Jackson also warned that “I’m beginning to see possibly the re-emergence of that total traducing of what I regard as being the basis of the spiritual nature of this country, where we do care about society, where we do believe in communities, where we do not leave people to walk by on the other side.”
It’s captivating viewing, not least because the further Jackson goes in delivering her critique, the louder the jeers can be heard from the Conservative benches, and all the while Jackson remains cool and calm in her delivery.
Watch the whole clip here.
Of course, there were immediate objections to Jackson’s speech, the first coming from Conservative Sir Tony Baldry across the Chamber, who tried to get the Speaker to rule that Jackson’s speech was out of order. The Speaker refused to oblige.

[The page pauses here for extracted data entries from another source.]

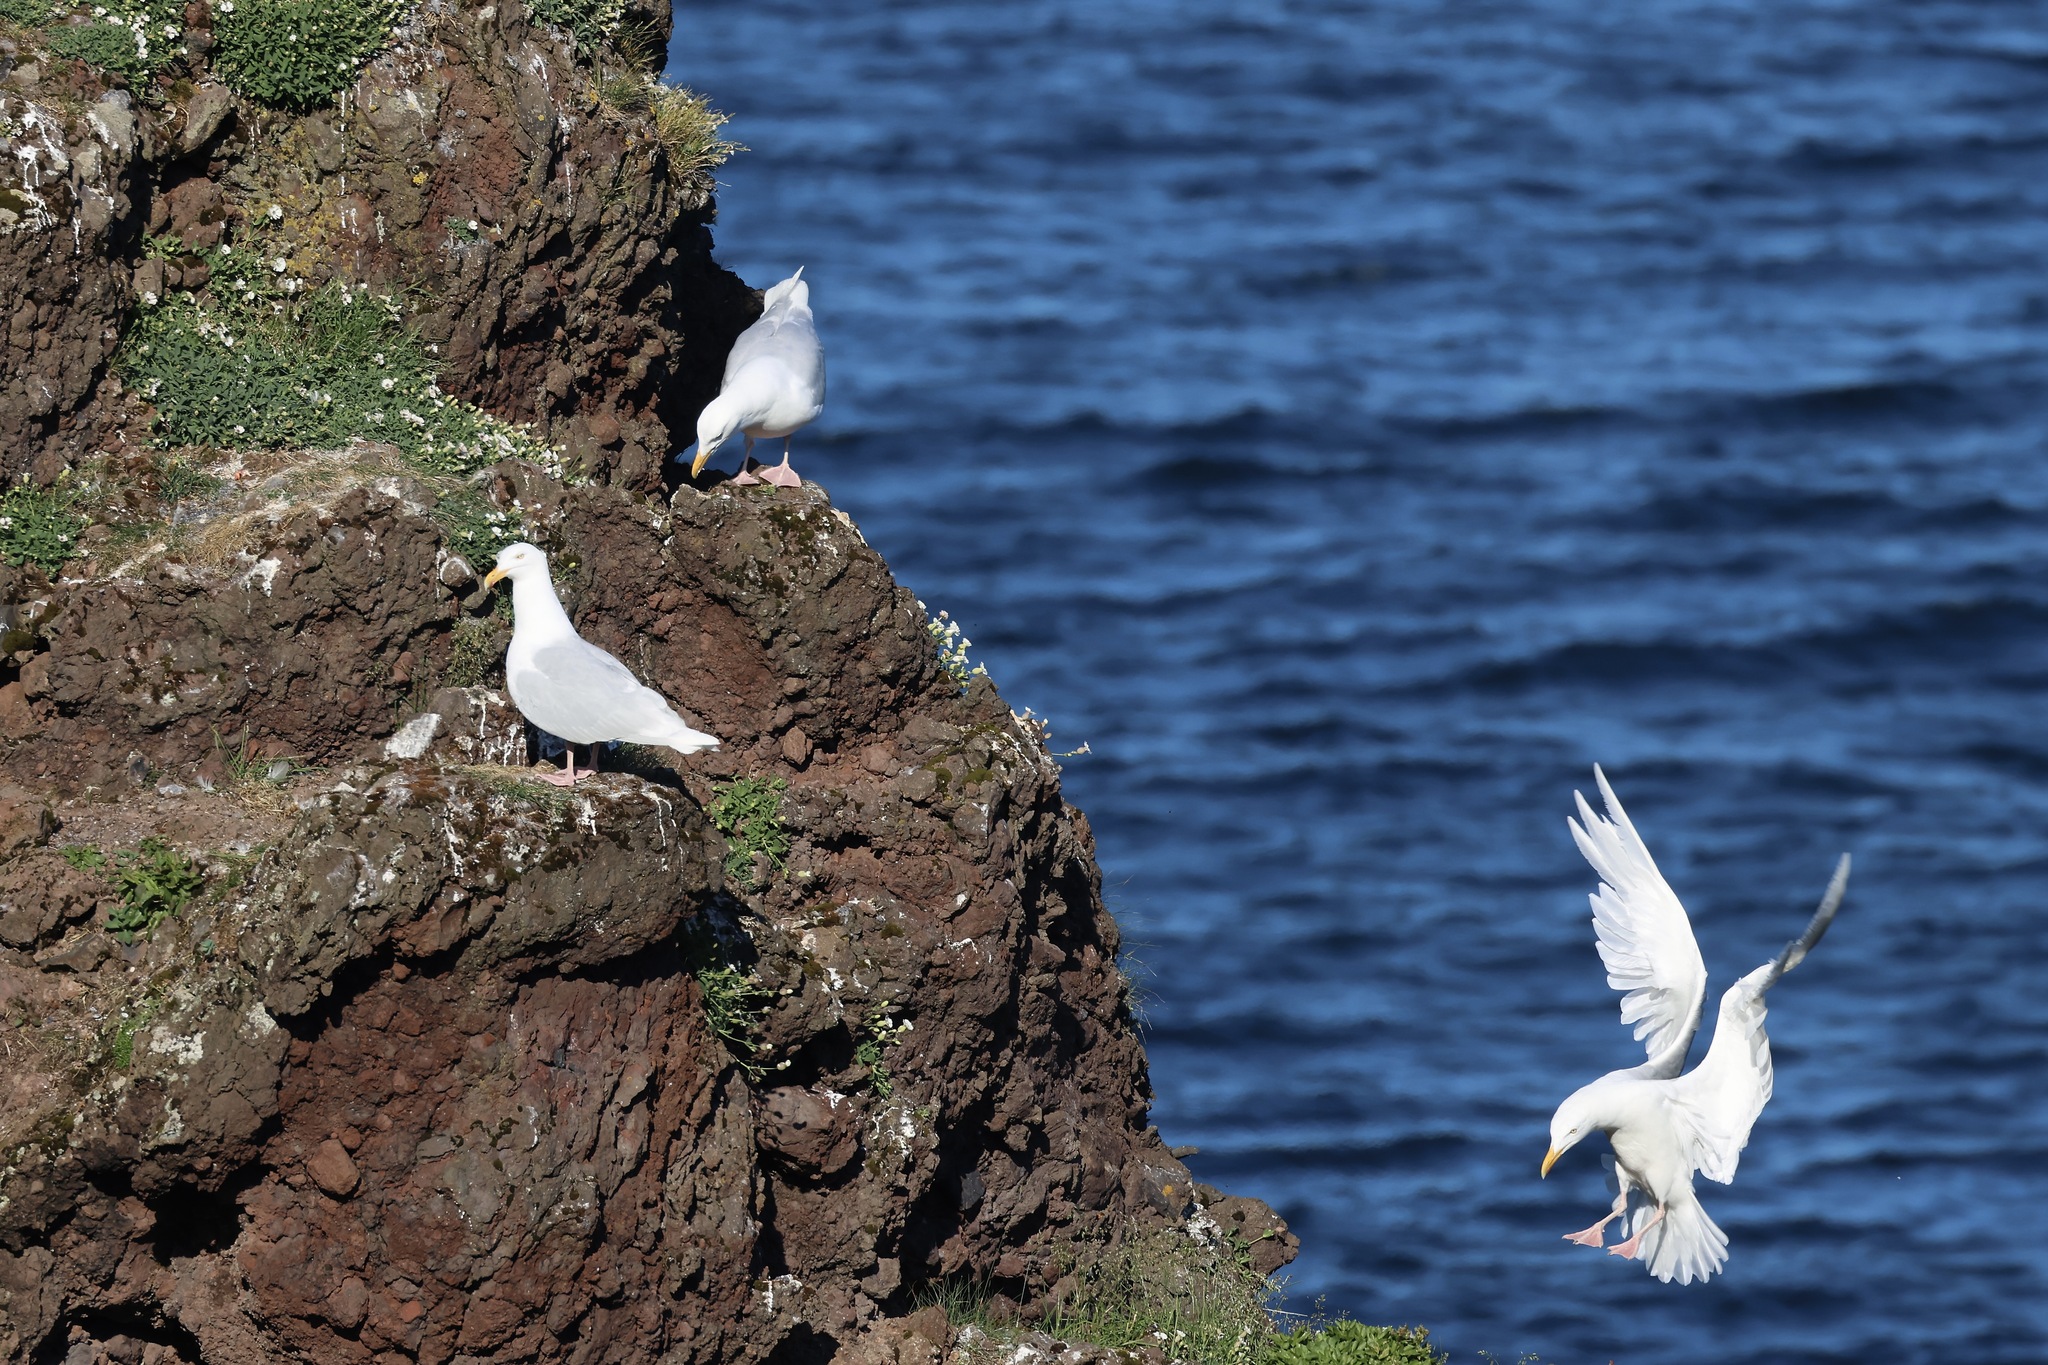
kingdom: Animalia
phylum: Chordata
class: Aves
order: Charadriiformes
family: Laridae
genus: Larus
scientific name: Larus hyperboreus
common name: Glaucous gull
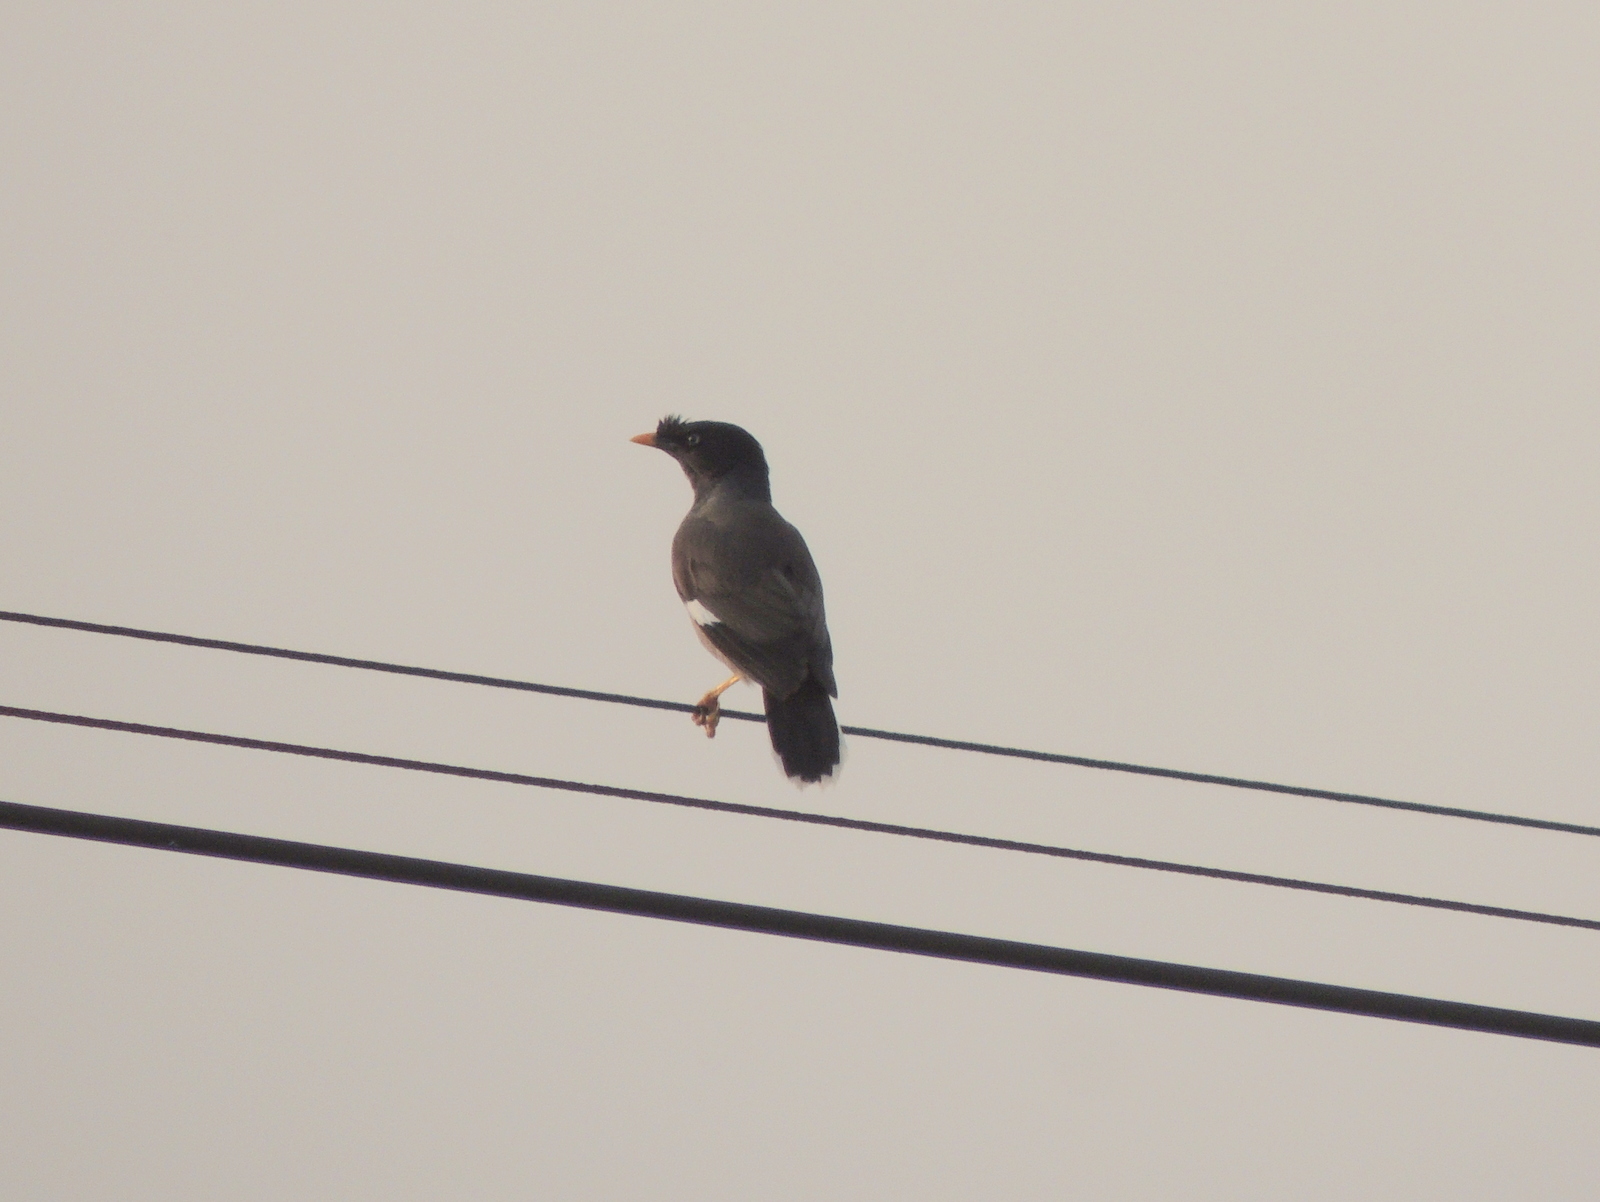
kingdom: Animalia
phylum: Chordata
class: Aves
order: Passeriformes
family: Sturnidae
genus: Acridotheres
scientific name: Acridotheres fuscus
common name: Jungle myna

Jackson has been criticized widely for her comments, but also praised for being a “conviction” politician – in that sense, not unlike Margaret Thatcher. She has since said she has received thousands of emails, running approximately 10-1 in her favour. She has also said that she “spoke up because history has been rewritten over the past week”.
The phrase ‘do not speak ill of the dead’ originates from the Latin ‘De mortuis nil nisi bonum’ (“Of the dead say nothing but good”), and can be attributed to Chillon of Sparta, from 6th Century BC. Whether it be following the death of crocodile hunter Steve Irwin, or British PM Margaret Thatcher, it continues to have currency in our modern times.
Surely we owe it to history to provide a variety of reflections – a spectrum of opinions – on public figures after they are gone. And sure, respect should be afforded to the dead, but not at the expense of rewriting history. And not at the expense of kicking other public figures who are still alive to death, figuratively speaking, just because someone else’s passing provides a cheap opportunity to do so.